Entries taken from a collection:
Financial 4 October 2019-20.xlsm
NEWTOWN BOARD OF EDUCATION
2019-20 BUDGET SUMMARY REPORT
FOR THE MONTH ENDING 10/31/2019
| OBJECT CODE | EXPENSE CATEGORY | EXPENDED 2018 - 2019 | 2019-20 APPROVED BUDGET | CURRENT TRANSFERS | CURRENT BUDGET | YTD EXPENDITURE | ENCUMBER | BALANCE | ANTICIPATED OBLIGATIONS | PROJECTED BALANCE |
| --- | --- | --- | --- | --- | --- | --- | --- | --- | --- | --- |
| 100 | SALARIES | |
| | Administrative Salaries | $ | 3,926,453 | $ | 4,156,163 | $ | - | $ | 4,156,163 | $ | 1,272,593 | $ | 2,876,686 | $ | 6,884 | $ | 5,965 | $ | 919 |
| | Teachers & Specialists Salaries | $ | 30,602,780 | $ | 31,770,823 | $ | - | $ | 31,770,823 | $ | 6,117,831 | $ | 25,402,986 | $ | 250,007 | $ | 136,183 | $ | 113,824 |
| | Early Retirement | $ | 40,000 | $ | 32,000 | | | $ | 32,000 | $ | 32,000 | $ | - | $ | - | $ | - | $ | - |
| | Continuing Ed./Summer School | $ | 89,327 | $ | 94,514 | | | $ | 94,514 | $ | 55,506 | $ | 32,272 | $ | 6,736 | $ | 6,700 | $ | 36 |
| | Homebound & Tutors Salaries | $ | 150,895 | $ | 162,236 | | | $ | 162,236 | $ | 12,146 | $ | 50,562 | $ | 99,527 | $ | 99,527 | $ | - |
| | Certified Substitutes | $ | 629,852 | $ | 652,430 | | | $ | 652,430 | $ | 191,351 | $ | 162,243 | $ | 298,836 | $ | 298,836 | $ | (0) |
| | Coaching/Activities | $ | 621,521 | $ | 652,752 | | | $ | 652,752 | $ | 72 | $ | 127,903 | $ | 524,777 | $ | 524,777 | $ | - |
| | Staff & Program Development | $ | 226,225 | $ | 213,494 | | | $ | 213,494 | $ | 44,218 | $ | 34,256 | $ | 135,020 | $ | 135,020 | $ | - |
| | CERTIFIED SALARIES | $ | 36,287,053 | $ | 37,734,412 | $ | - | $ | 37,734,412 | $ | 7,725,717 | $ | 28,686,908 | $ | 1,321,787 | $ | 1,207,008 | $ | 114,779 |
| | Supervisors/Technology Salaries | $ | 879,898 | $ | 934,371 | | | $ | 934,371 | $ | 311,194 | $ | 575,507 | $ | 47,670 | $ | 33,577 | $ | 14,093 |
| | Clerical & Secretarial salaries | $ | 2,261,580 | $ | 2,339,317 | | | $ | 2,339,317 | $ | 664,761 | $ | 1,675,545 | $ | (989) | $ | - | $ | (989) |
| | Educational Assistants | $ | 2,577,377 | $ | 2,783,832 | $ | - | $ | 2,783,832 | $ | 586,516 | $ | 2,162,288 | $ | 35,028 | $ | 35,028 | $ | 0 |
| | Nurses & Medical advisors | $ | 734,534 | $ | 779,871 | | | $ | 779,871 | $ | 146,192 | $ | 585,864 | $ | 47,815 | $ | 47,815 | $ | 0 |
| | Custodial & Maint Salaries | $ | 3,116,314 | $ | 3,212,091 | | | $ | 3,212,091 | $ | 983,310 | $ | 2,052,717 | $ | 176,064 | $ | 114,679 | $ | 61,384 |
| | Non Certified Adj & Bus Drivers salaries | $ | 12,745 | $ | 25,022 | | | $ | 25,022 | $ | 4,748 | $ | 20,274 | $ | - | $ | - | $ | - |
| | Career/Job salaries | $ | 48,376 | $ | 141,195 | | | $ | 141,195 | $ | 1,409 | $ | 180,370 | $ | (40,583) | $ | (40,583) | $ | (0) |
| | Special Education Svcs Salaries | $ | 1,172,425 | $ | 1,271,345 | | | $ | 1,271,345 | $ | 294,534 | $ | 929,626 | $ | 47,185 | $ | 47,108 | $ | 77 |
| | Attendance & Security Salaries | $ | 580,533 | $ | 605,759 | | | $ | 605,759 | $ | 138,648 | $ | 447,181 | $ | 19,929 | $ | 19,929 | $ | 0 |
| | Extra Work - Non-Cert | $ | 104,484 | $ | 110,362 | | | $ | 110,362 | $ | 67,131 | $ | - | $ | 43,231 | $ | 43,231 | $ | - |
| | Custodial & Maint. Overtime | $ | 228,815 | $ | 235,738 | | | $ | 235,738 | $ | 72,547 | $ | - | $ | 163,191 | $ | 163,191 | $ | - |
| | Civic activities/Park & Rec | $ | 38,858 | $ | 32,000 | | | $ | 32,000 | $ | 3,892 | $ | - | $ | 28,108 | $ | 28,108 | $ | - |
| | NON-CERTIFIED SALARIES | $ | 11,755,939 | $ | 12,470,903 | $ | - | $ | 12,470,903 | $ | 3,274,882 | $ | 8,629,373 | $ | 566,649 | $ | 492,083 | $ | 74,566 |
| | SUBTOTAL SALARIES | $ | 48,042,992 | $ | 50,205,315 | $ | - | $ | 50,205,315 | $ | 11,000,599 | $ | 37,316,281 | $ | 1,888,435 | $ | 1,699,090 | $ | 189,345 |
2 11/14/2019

**WHAT NEEDS TO BE DONE**
Every one of the records is to be copied word for word.

**ANSWER FOR THIS EXERCISE**
Financial 4 October 2019-20.xlsm
NEWTOWN BOARD OF EDUCATION
2019-20 BUDGET SUMMARY REPORT
FOR THE MONTH ENDING 10/31/2019
| OBJECT CODE | EXPENSE CATEGORY | EXPENDED 2018 - 2019 | 2019-20 APPROVED BUDGET | CURRENT TRANSFERS | CURRENT BUDGET | YTD EXPENDITURE | ENCUMBER | BALANCE | ANTICIPATED OBLIGATIONS | PROJECTED BALANCE |
| --- | --- | --- | --- | --- | --- | --- | --- | --- | --- | --- |
| 100 | SALARIES | |
| | Administrative Salaries | $ | 3,926,453 | $ | 4,156,163 | $ | - | $ | 4,156,163 | $ | 1,272,593 | $ | 2,876,686 | $ | 6,884 | $ | 5,965 | $ | 919 |
| | Teachers & Specialists Salaries | $ | 30,602,780 | $ | 31,770,823 | $ | - | $ | 31,770,823 | $ | 6,117,831 | $ | 25,402,986 | $ | 250,007 | $ | 136,183 | $ | 113,824 |
| | Early Retirement | $ | 40,000 | $ | 32,000 | | | $ | 32,000 | $ | 32,000 | $ | - | $ | - | $ | - | $ | - |
| | Continuing Ed./Summer School | $ | 89,327 | $ | 94,514 | | | $ | 94,514 | $ | 55,506 | $ | 32,272 | $ | 6,736 | $ | 6,700 | $ | 36 |
| | Homebound & Tutors Salaries | $ | 150,895 | $ | 162,236 | | | $ | 162,236 | $ | 12,146 | $ | 50,562 | $ | 99,527 | $ | 99,527 | $ | - |
| | Certified Substitutes | $ | 629,852 | $ | 652,430 | | | $ | 652,430 | $ | 191,351 | $ | 162,243 | $ | 298,836 | $ | 298,836 | $ | (0) |
| | Coaching/Activities | $ | 621,521 | $ | 652,752 | | | $ | 652,752 | $ | 72 | $ | 127,903 | $ | 524,777 | $ | 524,777 | $ | - |
| | Staff & Program Development | $ | 226,225 | $ | 213,494 | | | $ | 213,494 | $ | 44,218 | $ | 34,256 | $ | 135,020 | $ | 135,020 | $ | - |
| | CERTIFIED SALARIES | $ | 36,287,053 | $ | 37,734,412 | $ | - | $ | 37,734,412 | $ | 7,725,717 | $ | 28,686,908 | $ | 1,321,787 | $ | 1,207,008 | $ | 114,779 |
| | Supervisors/Technology Salaries | $ | 879,898 | $ | 934,371 | | | $ | 934,371 | $ | 311,194 | $ | 575,507 | $ | 47,670 | $ | 33,577 | $ | 14,093 |
| | Clerical & Secretarial salaries | $ | 2,261,580 | $ | 2,339,317 | | | $ | 2,339,317 | $ | 664,761 | $ | 1,675,545 | $ | (989) | $ | - | $ | (989) |
| | Educational Assistants | $ | 2,577,377 | $ | 2,783,832 | $ | - | $ | 2,783,832 | $ | 586,516 | $ | 2,162,288 | $ | 35,028 | $ | 35,028 | $ | 0 |
| | Nurses & Medical advisors | $ | 734,534 | $ | 779,871 | | | $ | 779,871 | $ | 146,192 | $ | 585,864 | $ | 47,815 | $ | 47,815 | $ | 0 |
| | Custodial & Maint Salaries | $ | 3,116,314 | $ | 3,212,091 | | | $ | 3,212,091 | $ | 983,310 | $ | 2,052,717 | $ | 176,064 | $ | 114,679 | $ | 61,384 |
| | Non Certified Adj & Bus Drivers salaries | $ | 12,745 | $ | 25,022 | | | $ | 25,022 | $ | 4,748 | $ | 20,274 | $ | - | $ | - | $ | - |
| | Career/Job salaries | $ | 48,376 | $ | 141,195 | | | $ | 141,195 | $ | 1,409 | $ | 180,370 | $ | (40,583) | $ | (40,583) | $ | (0) |
| | Special Education Svcs Salaries | $ | 1,172,425 | $ | 1,271,345 | | | $ | 1,271,345 | $ | 294,534 | $ | 929,626 | $ | 47,185 | $ | 47,108 | $ | 77 |
| | Attendance & Security Salaries | $ | 580,533 | $ | 605,759 | | | $ | 605,759 | $ | 138,648 | $ | 447,181 | $ | 19,929 | $ | 19,929 | $ | 0 |
| | Extra Work - Non-Cert | $ | 104,484 | $ | 110,362 | | | $ | 110,362 | $ | 67,131 | $ | - | $ | 43,231 | $ | 43,231 | $ | - |
| | Custodial & Maint. Overtime | $ | 228,815 | $ | 235,738 | | | $ | 235,738 | $ | 72,547 | $ | - | $ | 163,191 | $ | 163,191 | $ | - |
| | Civic activities/Park & Rec | $ | 38,858 | $ | 32,000 | | | $ | 32,000 | $ | 3,892 | $ | - | $ | 28,108 | $ | 28,108 | $ | - |
| | NON-CERTIFIED SALARIES | $ | 11,755,939 | $ | 12,470,903 | $ | - | $ | 12,470,903 | $ | 3,274,882 | $ | 8,629,373 | $ | 566,649 | $ | 492,083 | $ | 74,566 |
| | SUBTOTAL SALARIES | $ | 48,042,992 | $ | 50,205,315 | $ | - | $ | 50,205,315 | $ | 11,000,599 | $ | 37,316,281 | $ | 1,888,435 | $ | 1,699,090 | $ | 189,345 |
2 11/14/2019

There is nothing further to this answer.